═════ Excerpted passage ═════

What Matters in a Marsh?

Published on: 10/24/2018
Region(s) of Study: Waterbodies / Gulf of Mexico

Study area and location of the Grand Bay estuary (b) and Weeks Bay estuary (c) in the NGOM as well as two synthetic storm tracks (a) used to consider storm surge and wave dissipation by the estuaries. The basemaps in this figure are screen captures of a World Imagery map in ArcGIS. Grand Bay is a marine-dominated estuary, while Weeks Bay is a mixed estuary, which experiences both marine and river influence on water level and sediment delivery. Credit: NOAA

Coastal wetlands are valuable ecosystems due to their role in coastal protection from flooding, water purification, carbon sequestration, erosion control and as a habitat and food source for many species. Estuaries in the Gulf of Mexico are microtidal, where the tidal range is less than two meters, making them more susceptible to sea level rise from drowning and a loss in marsh productivity.  Elevation is known to be an important variable, though to better understand how the dynamic coastal marsh environment responds to sea level rise, additional research is needed.

A new study clarifies this picture through assessing and comparing the dynamic response of marshes in two distinct microtidal estuaries with different characteristics, including Grand Bay, MS and Weeks Bay, AL (image to the right). Grand Bay is a marine-dominated estuary with little riverine sediment input and more uniform lowland topography, and Weeks Bay is “mixed” due to some river influence. This advances prior findings of a study of the fluvial-dominated (heavily river influenced) system in Apalachicola (FL). The collaborative work was led by researchers from Louisiana State University, the University of Central Florida, the University of South Carolina, and NOAA’s National Centers for Coastal Ocean Science (NCCOS), and was funded in part by the NCCOS Ecological Effects of Sea Level Rise (EESLR) Program.

The application of a coupled hydrodynamic-marsh model (Hydro-MEM) to assess and compare the two marshes under different sea level rise scenarios revealed the health (productivity), area, and location of remaining marsh. Multiple sea level rise scenarios were considered to cover the range of the most probable future conditions that can be used for restoration purposes by coastal managers. The results indicate that marine-dominated estuaries are at greater risk of collapse due to the low and relatively uniform platform topography and lack of sediment sources. Only at a low sea level rise scenario (8 inches by 2100) were marine-dominated and mixed microtidal estuaries found to be likely to maintain position (in this case increase in productivity) through an equilibrium between sea level rise and sediment deposition (platform accretion). At Intermediate-low sea level rise (20 inches by 2100), high productivity marsh area doubled through inland marsh area expansion for marine-dominated (Grand Bay). Under this scenario, for the mixed estuary (Weeks Bay) marsh area increased seven fold through expanding inland and maintaining much of the existing marsh. Demonstrating that even at these intermediate levels of sea level rise it will be critical to protect inland corridors that allow marsh expansion inland. The pattern was similar at higher sea level rise scenarios (47 – 78 inches by 2100), and because the marshes transition to open water, both ceased to dissipate waves or protect against storm surge.

═════ Exercise data ═════

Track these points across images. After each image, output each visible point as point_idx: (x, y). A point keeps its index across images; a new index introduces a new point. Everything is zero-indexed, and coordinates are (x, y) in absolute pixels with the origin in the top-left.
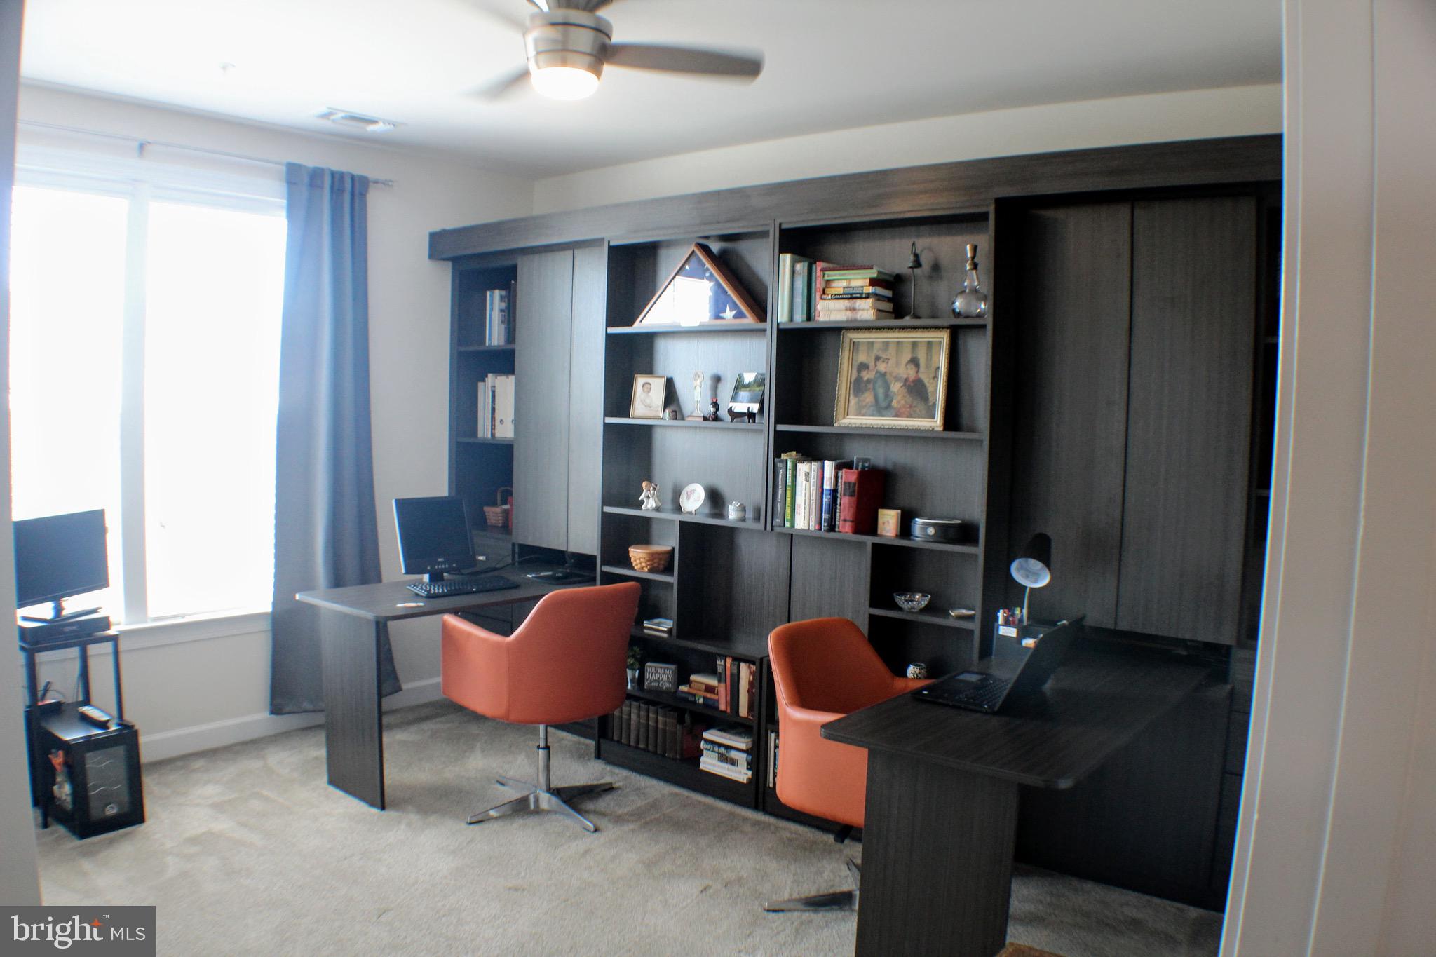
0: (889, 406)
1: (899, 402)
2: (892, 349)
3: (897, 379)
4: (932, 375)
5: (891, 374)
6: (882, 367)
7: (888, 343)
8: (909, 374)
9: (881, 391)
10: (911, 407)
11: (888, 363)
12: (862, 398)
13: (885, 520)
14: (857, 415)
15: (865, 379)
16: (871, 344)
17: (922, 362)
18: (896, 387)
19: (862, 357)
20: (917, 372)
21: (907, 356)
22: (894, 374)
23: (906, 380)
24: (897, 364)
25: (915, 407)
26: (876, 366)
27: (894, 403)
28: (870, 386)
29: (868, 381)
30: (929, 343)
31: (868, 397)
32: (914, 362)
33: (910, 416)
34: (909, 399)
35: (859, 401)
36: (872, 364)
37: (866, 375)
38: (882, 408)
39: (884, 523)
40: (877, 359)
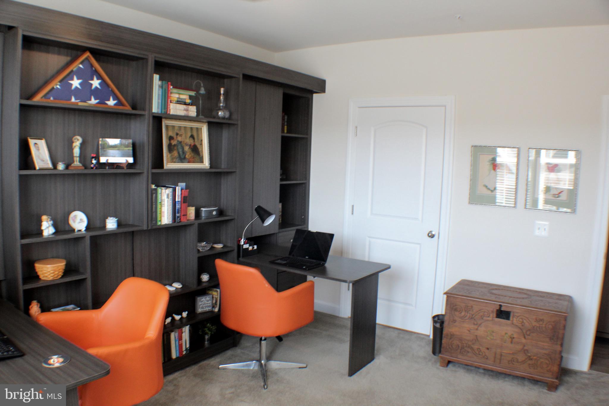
0: (185, 158)
1: (188, 156)
2: (183, 131)
3: (187, 145)
4: (200, 143)
5: (184, 141)
6: (179, 139)
7: (180, 127)
8: (191, 142)
9: (180, 150)
10: (194, 158)
11: (182, 136)
12: (173, 154)
13: (191, 212)
14: (172, 163)
15: (173, 144)
16: (173, 127)
17: (195, 137)
18: (187, 148)
19: (171, 134)
20: (194, 141)
21: (189, 134)
22: (185, 142)
23: (190, 145)
24: (186, 137)
25: (195, 158)
26: (177, 138)
27: (187, 156)
28: (176, 148)
29: (175, 145)
30: (197, 128)
31: (175, 153)
32: (192, 137)
33: (194, 162)
34: (192, 154)
35: (172, 155)
36: (175, 137)
37: (174, 142)
38: (182, 159)
39: (190, 214)
40: (177, 134)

═════

Tasks for this exercise -
#1 List every institution that the marsh study article names as leading the collaborative work.
#2 According to the marsh study article, are the following statements correct? Answer yes or no for each, and quote the deciding words.
(a) Grand Bay receives little sediment from rivers.
(b) Under the intermediate-low scenario, marsh area at Weeks Bay doubled.
(c) Gulf of Mexico estuaries have a tidal range below two meters.
#3 Which model does the marsh study article say was applied to assess and compare the two marshes?
The rows above come from a source unrelated to the marsh study article.

Results by task -
#1
Louisiana State University
the University of Central Florida
the University of South Carolina
NOAA’s National Centers for Coastal Ocean Science (NCCOS)

#2
(a) Yes: "Grand Bay is a marine-dominated estuary with little riverine sediment input"
(b) No: "for the mixed estuary (Weeks Bay) marsh area increased seven fold"
(c) Yes: "Estuaries in the Gulf of Mexico are microtidal, where the tidal range is less than two meters"

#3 A coupled hydrodynamic-marsh model (Hydro-MEM).